Ia bilang, IDI merupakan ukuran untuk memotret kualitas perilaku demokrasi pemerintah dan masyarakat di sebuah wilayah. IDI diukur khusus di Indonesia, sehingga berbeda cara pengukurannya dengan indeks-indeks lain yang unit analisisnya antarnegara.
“Telah menjadi rujukan untuk pembangunan politik nasional dan daerah. IDI memiliki keunggulan data dan informasi detail karena dikumpulkan melalui kasus dan data riil.
Dengan data tersebut dinamika kualitas demokrasi lebih mudah dijelaskan dan diintervensi (diperbaiki) oleh pemerintah dan masyarakat. Dalam perjalanannya IDI memperoleh masukan dari akademisi, masyarakat, pemerintah daerah, K/L, hingga dari DPR. Sebagai tindak lanjut masukan-masukan tersebut diinventarisir beriringan dengan evaluasi pada data dan hasil IDI yang telah dihitung,” papar Insaf.

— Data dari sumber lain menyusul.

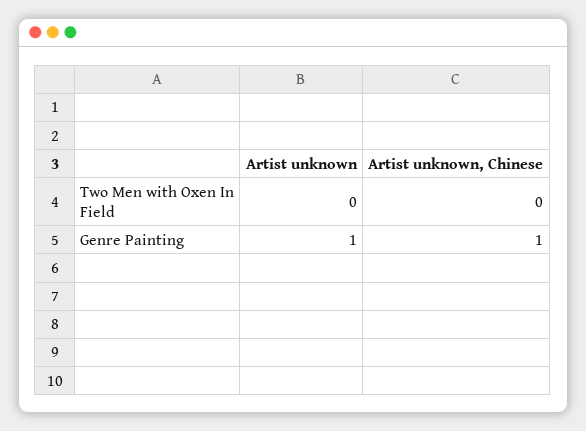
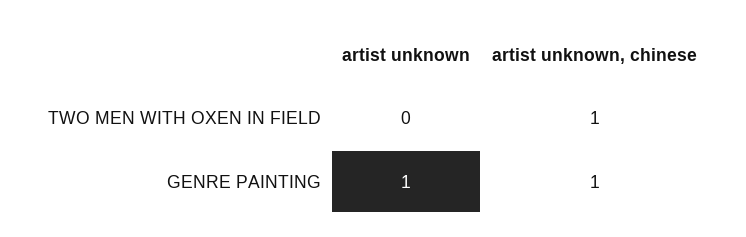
  {
    "Artist unknown": {
      "Two Men with Oxen In Field": 0,
      "Genre Painting": 1
    },
    "Artist unknown, Chinese": {
-     "Two Men with Oxen In Field": 0,
+     "Two Men with Oxen In Field": 1,
      "Genre Painting": 1
    }
  }

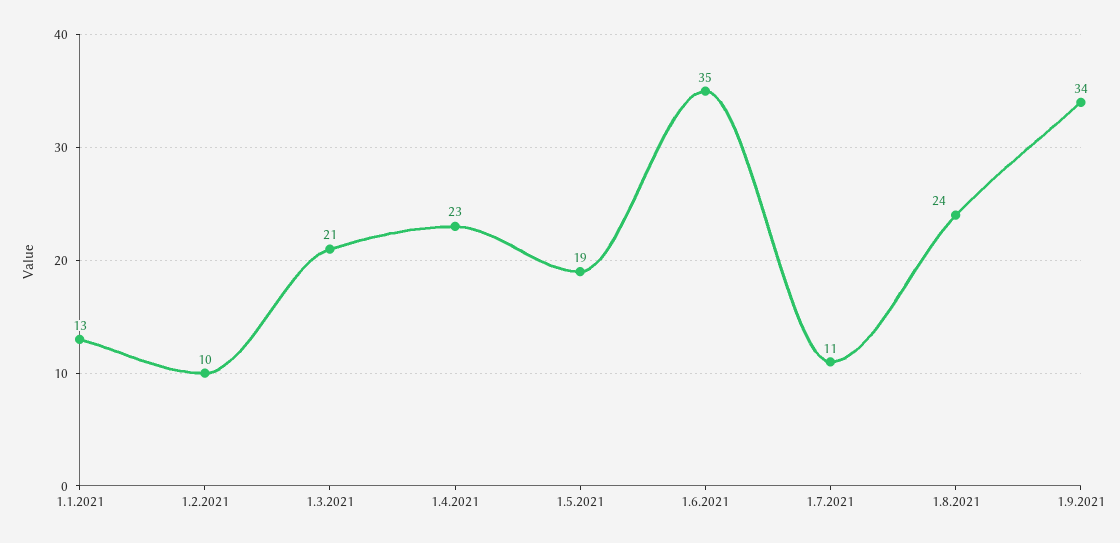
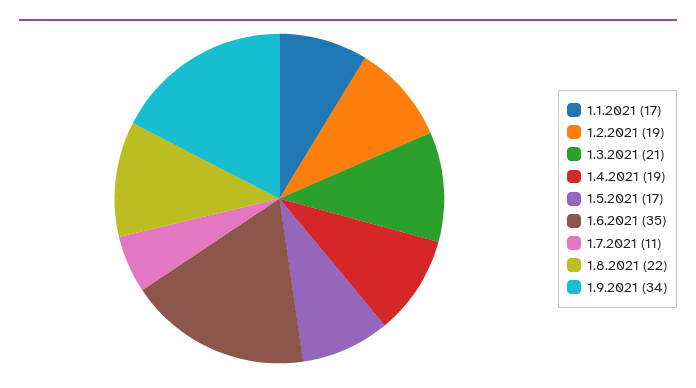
  {
-   "1.1.2021": 13,
+   "1.1.2021": 17,
-   "1.2.2021": 10,
+   "1.2.2021": 19,
    "1.3.2021": 21,
-   "1.4.2021": 23,
+   "1.4.2021": 19,
-   "1.5.2021": 19,
+   "1.5.2021": 17,
    "1.6.2021": 35,
    "1.7.2021": 11,
-   "1.8.2021": 24,
+   "1.8.2021": 22,
    "1.9.2021": 34
  }

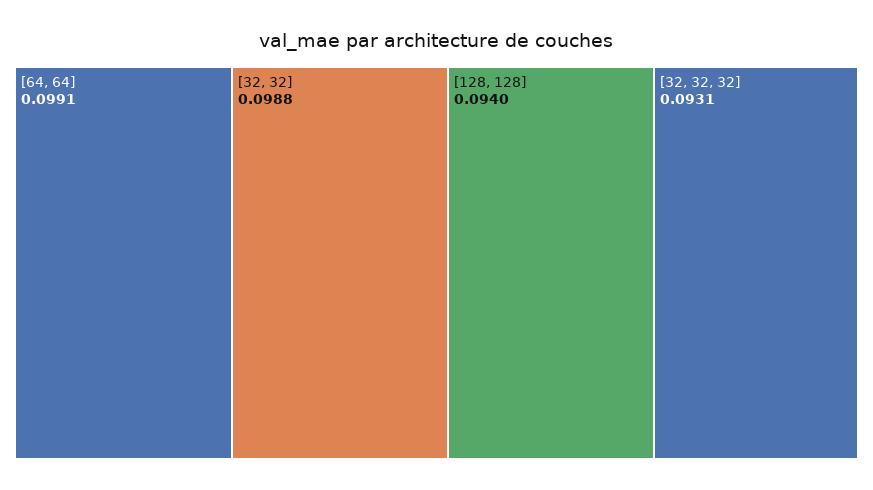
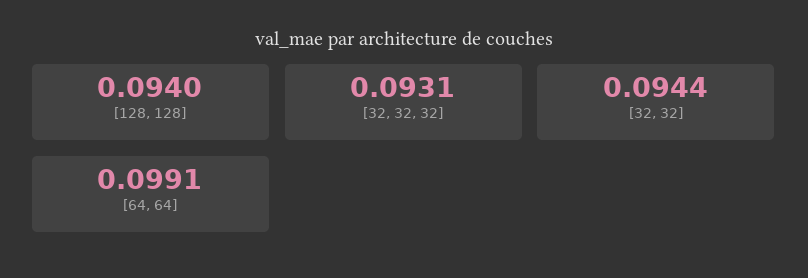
  {
    "[64, 64]": 0.0991,
-   "[32, 32]": 0.0988,
+   "[32, 32]": 0.0944,
    "[128, 128]": 0.094,
    "[32, 32, 32]": 0.0931
  }

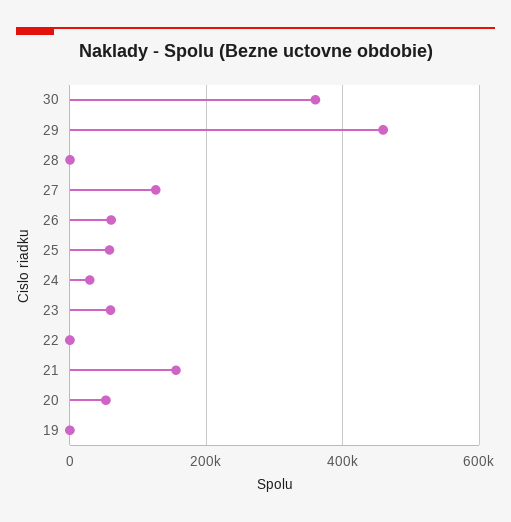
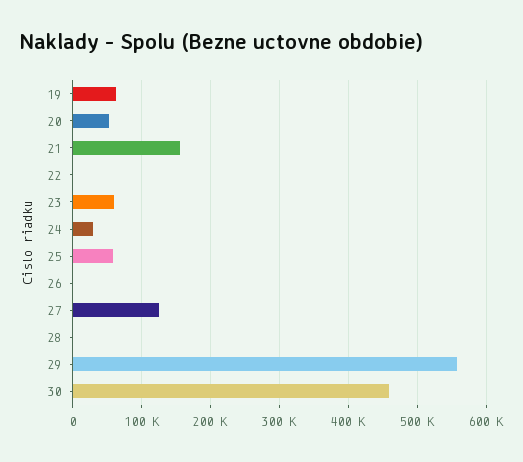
  {
-   "30": 360000,
+   "30": 460000,
-   "29": 460000,
+   "29": 560000,
    "28": 0,
    "27": 130000,
-   "26": 60000,
+   "26": 0,
    "25": 60000,
    "24": 30000,
    "23": 60000,
    "22": 0,
    "21": 160000,
    "20": 50000,
-   "19": 0
+   "19": 60000
  }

IDI diharapkan dapat menjadi ukuran demokrasi yang sesuai dengan falsafah Pancasila sehingga arah pembangunan
politik Indonesia tidak menyimpang dari ideologi bangsa. Dengan demikian ukuran-ukuran yang digunakan IDI diharapkan mengandung nilai-nilai penting dalam Pancasila.
“Kebebasan proses sejauh mana sektor-sektor yang berbeda memperoleh independensi dan otonomi dari kekuatan politik otoriter lama dan kemudian dapat menetapkan kepentingan mereka sendiri. Kesetaraan proses sejauh mana kelompok minoritas atau pun subaltern secara substansial dapat memiliki akses pada sumber daya di berbagai sektor dan dapat menikmati kesetaraan dalam mengakses sumber daya dan kekuasaan,” terangnya.
“Sumber data berupa dokumen berupa Perda, Pergub, Perbup, surat edaran dan sebagainya, Focus Group Discussion (FGD), Surat Kabar dan Big Data,” tandas Insaf.